Wednesday, December 30, 2015

Fea: "To Be Faithful to Jesus or Secular Paganism?"

From John Fea here. A taste:
In case you have not heard, "secular pagans" are rewriting American history and having "difficulty embracing the facts of history."

I am apparently one of these secular pagans.

In the latest example of the Christian Right's failure to fully grasp the complexity of the American founding, David Lane of the American Renewal Project has chosen to criticize me at the website of the Christian magazine Charisma.  

I have written about Lane before.  I am quoted in a recent Reuters piece about Lane and his attempt to get evangelical ministers to run for political office.  I also wrote a blog post in the wake of that article.  Yet Lane does not want to address those articles.  Instead, he has chosen to focus on a recent interview I did with National Public Radio that appeared over Thanksgiving weekend.

2 comments:

Tom Van Dyke said...

In the latest example of the Christian Right's failure to fully grasp the complexity

With this undifferentiated attack on the 'Christian Right,' Dr. Fea continues his undisguised and disappointing descent into the 'Christian Left.'

Since you've discontinued comments at your own blog, John, this is the only place to call you out. You are of the 'Left.' Kindly 'fess up, and drop the fiction of scholarly dispassionate 'analysis.' You voted for Obama twice and will vote for Hillary.

Geez, man. This wasn't even that good an attack. "The latest example" is a cheap phrase. One could say your post is the "latest example" of how the Left bottom-feeds on the worst of the Right to convince themselves they're not scum-suckers themselves.

No offense.

JMS said...

Tom – your critique of John Fea’s response to David Lane’s cherry-picking polemic is very unfair. The conflict is not about Left vs. Right, but a polemicist (Lane) criticizing a historian (Fea).

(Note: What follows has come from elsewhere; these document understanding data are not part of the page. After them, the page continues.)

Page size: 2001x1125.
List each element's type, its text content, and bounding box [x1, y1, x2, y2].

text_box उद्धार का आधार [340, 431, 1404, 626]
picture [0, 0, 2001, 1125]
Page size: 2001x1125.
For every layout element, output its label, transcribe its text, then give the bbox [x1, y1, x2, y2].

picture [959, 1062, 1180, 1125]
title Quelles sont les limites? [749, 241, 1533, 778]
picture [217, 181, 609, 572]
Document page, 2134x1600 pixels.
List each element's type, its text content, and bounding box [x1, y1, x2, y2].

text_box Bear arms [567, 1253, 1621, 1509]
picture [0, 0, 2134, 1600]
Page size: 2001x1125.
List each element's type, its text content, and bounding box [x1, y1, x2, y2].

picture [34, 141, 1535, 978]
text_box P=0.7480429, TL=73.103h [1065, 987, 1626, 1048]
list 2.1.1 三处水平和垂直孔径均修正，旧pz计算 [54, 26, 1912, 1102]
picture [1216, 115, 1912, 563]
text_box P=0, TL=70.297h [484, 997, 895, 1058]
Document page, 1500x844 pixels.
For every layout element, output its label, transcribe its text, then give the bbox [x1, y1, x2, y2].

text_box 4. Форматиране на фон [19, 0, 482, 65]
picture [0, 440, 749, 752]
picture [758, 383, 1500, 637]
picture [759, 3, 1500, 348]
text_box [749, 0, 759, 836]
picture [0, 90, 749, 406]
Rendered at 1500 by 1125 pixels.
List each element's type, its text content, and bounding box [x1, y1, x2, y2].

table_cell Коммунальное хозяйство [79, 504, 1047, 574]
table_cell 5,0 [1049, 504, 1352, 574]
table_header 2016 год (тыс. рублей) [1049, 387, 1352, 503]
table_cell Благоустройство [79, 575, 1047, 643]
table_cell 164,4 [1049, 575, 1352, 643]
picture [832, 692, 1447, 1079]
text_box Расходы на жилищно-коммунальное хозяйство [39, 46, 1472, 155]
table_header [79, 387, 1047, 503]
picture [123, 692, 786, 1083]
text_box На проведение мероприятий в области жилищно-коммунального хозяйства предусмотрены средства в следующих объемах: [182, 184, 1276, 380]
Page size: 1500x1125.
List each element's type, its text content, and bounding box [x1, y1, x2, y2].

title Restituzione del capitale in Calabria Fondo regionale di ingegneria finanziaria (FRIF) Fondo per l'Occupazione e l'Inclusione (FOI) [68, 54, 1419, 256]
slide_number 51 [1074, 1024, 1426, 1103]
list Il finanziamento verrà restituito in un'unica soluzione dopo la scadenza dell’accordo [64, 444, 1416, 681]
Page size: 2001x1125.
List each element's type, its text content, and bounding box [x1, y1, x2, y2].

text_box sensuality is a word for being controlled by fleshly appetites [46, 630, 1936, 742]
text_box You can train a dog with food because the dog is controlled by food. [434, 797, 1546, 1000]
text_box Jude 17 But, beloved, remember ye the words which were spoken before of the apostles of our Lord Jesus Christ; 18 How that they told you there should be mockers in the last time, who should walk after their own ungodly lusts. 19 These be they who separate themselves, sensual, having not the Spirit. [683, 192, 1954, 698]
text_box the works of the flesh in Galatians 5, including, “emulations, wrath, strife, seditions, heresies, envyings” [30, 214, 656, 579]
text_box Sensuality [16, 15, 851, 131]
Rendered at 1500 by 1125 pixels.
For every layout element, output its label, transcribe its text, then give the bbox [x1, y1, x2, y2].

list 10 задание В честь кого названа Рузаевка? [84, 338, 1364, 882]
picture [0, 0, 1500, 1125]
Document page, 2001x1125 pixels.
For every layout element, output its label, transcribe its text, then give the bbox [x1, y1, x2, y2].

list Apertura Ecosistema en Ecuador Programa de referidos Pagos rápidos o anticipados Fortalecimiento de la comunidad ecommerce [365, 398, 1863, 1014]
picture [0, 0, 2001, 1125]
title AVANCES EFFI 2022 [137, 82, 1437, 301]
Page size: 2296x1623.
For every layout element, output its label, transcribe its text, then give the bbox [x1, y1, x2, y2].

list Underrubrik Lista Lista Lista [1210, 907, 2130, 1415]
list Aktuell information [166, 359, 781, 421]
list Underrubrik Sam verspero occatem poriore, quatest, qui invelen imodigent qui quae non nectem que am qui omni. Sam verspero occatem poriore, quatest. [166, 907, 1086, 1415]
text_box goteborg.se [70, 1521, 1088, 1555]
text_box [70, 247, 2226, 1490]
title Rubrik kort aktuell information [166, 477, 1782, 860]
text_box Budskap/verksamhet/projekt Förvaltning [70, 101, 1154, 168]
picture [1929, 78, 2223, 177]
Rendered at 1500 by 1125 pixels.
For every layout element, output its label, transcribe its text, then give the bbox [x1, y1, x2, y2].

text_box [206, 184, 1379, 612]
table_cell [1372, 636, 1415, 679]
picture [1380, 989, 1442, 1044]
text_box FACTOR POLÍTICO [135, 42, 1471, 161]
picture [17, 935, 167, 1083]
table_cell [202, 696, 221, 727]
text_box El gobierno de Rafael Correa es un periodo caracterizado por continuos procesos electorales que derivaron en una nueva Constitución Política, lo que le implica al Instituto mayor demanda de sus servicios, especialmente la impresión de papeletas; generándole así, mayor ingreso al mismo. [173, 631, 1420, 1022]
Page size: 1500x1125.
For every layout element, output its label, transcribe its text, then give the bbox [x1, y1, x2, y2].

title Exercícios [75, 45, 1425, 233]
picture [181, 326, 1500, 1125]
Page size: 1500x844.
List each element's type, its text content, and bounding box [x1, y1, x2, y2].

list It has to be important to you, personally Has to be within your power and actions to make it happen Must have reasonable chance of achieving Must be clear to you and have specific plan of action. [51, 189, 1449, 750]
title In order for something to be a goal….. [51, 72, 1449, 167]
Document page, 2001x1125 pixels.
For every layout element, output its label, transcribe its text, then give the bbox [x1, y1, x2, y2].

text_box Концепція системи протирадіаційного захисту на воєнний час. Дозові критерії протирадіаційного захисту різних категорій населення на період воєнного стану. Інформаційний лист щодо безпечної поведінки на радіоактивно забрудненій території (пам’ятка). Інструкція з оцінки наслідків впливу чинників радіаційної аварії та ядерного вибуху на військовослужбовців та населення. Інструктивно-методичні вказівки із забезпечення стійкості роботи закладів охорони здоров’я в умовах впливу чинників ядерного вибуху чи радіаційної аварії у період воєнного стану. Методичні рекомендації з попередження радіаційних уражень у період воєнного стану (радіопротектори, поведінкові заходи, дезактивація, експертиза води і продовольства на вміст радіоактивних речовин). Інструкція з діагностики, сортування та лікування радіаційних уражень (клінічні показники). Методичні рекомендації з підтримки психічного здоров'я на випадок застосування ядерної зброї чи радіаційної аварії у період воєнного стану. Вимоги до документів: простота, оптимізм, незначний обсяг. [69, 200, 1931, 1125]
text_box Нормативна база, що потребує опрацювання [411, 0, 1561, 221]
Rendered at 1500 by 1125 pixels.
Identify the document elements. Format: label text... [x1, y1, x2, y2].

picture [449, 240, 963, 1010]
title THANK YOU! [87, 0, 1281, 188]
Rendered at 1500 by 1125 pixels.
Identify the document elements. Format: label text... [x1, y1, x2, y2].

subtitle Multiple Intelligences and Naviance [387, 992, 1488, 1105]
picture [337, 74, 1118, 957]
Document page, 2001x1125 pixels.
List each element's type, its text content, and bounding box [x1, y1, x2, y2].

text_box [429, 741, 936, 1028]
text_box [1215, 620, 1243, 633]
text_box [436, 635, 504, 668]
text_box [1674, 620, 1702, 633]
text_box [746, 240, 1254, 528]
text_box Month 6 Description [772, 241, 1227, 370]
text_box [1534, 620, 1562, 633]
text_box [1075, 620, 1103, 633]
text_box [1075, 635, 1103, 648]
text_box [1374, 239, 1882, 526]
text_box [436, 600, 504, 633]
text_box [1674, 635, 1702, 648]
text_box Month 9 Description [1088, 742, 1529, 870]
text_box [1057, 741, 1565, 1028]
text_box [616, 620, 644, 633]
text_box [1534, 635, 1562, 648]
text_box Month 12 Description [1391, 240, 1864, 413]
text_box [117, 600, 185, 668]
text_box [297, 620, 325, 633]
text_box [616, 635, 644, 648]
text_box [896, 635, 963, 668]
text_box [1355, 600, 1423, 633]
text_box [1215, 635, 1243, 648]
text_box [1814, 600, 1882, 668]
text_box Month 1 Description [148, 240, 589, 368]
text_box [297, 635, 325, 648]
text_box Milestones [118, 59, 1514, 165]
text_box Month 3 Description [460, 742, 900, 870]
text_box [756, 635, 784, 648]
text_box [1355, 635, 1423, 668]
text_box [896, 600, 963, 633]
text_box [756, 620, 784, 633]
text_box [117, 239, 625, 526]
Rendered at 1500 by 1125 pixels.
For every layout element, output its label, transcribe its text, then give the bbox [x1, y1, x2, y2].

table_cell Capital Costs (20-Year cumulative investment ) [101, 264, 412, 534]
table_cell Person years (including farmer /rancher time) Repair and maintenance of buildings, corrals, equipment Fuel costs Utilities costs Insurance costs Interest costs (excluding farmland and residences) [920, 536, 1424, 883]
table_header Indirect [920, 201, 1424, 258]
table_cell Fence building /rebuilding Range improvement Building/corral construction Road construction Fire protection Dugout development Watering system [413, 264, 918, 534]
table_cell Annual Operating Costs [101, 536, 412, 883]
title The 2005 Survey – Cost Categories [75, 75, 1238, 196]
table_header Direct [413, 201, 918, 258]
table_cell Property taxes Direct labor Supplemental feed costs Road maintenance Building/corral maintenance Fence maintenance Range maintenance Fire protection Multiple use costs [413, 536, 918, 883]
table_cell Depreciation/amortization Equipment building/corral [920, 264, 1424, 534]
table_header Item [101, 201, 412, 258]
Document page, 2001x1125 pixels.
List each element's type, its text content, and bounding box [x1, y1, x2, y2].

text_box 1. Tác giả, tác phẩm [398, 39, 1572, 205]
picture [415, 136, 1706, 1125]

As Fea emphasizes in his book and blogposts, history is complex. The main problem with Lane’s dualistic thinking is his “failure to fully grasp the complexity of the American founding.” Positing the either/or “to be faithful to Jesus or to pagan secularism” is a blind alley in terms of historical understanding, while Fea’s non-dualistic and non-judgmental approach encourages historical thinking by making us wary of simple explanations.